• Texte du document:
· · ·

Notes de Design
L’asymétrie comme apprentissage
L’idée centrale était de briser la symétrie parfaite des jeux de dames ou d’échecs. En donnant à chaque « bande » un comportement unique (le « Truc »), nous transformons le plateau en un puzzle vivant. Le joueur ne doit pas seulement anticiper les coups adverses, il doit comprendre une « nature » différente : la poussée irrésistible du Cochon n’appelle pas la même réponse que le repli stratégique des Poules. Cette asymétrie permet une courbe d’apprentissage douce mais une profondeur tactique réelle en mode tournoi.
La capture comme seule victoire : pression et espace
On a testé la double victoire (traverser OU capturer) et elle diluait les choix : certains joueurs ignoraient la capture, d’autres la course. En recentrant sur la capture seule, chaque décision devient lisible et intentionnelle. La tension ne vient plus d’un dilemme de stratégie globale, mais de l’espace lui-même : qui contrôle le plateau contrôle la partie.
La « Bousculade » plutôt que la « Guerre »

· · ·

• Données sources:
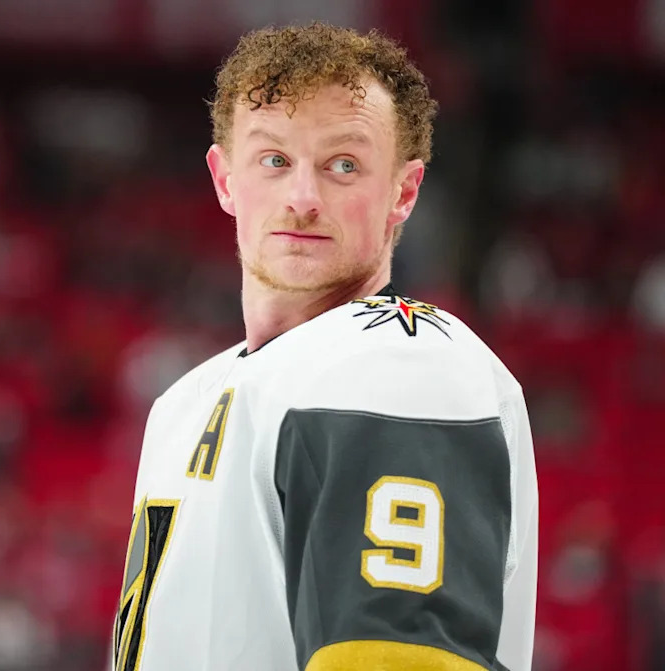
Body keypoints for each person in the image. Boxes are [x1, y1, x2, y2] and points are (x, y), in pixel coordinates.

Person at [113, 23, 537, 671]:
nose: (304, 199)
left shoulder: (401, 363)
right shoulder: (183, 401)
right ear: (225, 180)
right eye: (275, 160)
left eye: (344, 164)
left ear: (404, 191)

· · ·

• Consigne de travail 1: Recopiez sans modification le passage des notes de design qui commence aux mots « Notes de Design » et s'arrête après les mots « en mode tournoi. ».
• Consigne de travail 2:
Répondez aux questions suivantes en vous appuyant sur les notes de design.
(a) Quel nom porte le comportement unique donné à chaque « bande » ?
(b) Quelles étaient les deux façons de gagner dans la double victoire qui a été testée ?
(c) D'après le texte, qui contrôle la partie ?

• Réponse attendue 1:
Notes de Design
L’asymétrie comme apprentissage
L’idée centrale était de briser la symétrie parfaite des jeux de dames ou d’échecs. En donnant à chaque « bande » un comportement unique (le « Truc »), nous transformons le plateau en un puzzle vivant. Le joueur ne doit pas seulement anticiper les coups adverses, il doit comprendre une « nature » différente : la poussée irrésistible du Cochon n’appelle pas la même réponse que le repli stratégique des Poules. Cette asymétrie permet une courbe d’apprentissage douce mais une profondeur tactique réelle en mode tournoi.

• Réponse attendue 2:
(a) Le « Truc ».
(b) Traverser ou capturer.
(c) Qui contrôle le plateau.